Saved data entries:
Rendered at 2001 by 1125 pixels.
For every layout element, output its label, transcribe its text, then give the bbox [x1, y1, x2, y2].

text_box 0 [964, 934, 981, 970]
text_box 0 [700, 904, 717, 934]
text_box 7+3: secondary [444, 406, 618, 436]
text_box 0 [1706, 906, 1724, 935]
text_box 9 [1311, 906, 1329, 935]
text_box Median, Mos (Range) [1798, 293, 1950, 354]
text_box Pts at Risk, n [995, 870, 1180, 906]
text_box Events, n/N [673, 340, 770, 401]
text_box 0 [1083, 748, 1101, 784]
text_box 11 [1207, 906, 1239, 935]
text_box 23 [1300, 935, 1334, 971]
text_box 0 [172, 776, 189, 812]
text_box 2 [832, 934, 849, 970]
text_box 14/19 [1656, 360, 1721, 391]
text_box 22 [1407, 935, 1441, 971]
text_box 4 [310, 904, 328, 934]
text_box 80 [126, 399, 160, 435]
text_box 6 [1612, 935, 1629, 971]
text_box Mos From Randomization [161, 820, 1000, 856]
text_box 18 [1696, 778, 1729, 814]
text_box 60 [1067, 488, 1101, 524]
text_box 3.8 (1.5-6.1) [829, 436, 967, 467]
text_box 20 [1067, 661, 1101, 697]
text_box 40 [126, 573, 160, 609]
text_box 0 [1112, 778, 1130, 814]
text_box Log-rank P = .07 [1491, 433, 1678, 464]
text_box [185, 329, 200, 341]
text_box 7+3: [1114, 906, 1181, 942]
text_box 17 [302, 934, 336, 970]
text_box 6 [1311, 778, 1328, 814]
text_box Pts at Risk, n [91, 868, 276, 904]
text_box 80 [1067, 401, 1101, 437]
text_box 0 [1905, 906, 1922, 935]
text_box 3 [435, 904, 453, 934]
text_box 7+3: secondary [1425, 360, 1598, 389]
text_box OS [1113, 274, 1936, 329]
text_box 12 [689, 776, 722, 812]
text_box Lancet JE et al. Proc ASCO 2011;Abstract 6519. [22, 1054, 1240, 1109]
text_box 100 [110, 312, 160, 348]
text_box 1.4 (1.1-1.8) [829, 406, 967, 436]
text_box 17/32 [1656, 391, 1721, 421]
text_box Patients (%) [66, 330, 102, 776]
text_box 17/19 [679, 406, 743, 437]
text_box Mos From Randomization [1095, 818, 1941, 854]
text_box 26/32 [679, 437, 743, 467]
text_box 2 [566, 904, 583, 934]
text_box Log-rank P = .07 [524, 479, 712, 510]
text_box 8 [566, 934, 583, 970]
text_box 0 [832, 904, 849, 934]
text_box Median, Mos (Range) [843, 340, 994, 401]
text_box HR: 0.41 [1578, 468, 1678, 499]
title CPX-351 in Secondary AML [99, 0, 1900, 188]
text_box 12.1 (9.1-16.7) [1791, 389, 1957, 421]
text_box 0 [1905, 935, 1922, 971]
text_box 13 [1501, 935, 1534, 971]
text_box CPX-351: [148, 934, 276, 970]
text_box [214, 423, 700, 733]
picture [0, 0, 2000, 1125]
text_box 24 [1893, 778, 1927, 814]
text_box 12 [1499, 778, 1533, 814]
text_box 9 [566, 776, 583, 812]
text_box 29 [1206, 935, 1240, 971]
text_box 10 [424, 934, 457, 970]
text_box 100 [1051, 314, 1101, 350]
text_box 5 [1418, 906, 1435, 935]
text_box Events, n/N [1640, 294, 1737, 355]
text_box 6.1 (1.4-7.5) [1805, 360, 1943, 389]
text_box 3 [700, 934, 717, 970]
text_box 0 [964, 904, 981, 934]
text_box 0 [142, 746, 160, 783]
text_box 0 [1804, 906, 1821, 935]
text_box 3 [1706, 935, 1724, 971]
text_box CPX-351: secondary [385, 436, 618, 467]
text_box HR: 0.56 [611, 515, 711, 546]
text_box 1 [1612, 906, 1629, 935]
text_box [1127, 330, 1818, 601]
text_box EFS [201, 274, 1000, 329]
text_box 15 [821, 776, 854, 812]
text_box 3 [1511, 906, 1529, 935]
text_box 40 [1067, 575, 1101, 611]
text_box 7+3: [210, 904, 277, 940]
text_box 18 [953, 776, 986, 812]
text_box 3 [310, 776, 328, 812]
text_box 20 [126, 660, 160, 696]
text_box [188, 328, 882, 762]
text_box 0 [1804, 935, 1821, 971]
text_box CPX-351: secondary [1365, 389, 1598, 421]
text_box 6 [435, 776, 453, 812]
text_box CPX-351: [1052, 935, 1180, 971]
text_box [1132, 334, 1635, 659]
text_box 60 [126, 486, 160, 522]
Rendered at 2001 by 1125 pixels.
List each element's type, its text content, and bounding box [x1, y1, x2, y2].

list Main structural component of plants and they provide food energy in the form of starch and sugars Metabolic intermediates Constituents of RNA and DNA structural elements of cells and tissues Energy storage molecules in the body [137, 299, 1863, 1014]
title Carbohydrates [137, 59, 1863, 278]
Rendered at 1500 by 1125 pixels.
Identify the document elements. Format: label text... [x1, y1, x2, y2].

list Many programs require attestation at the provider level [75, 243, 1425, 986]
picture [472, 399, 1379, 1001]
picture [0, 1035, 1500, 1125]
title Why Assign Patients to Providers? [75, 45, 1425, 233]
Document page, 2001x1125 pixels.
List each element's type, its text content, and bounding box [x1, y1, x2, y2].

### [The problem]
How many lines of the entries contain "title"? Answer with a number alone.

### [Answer]
3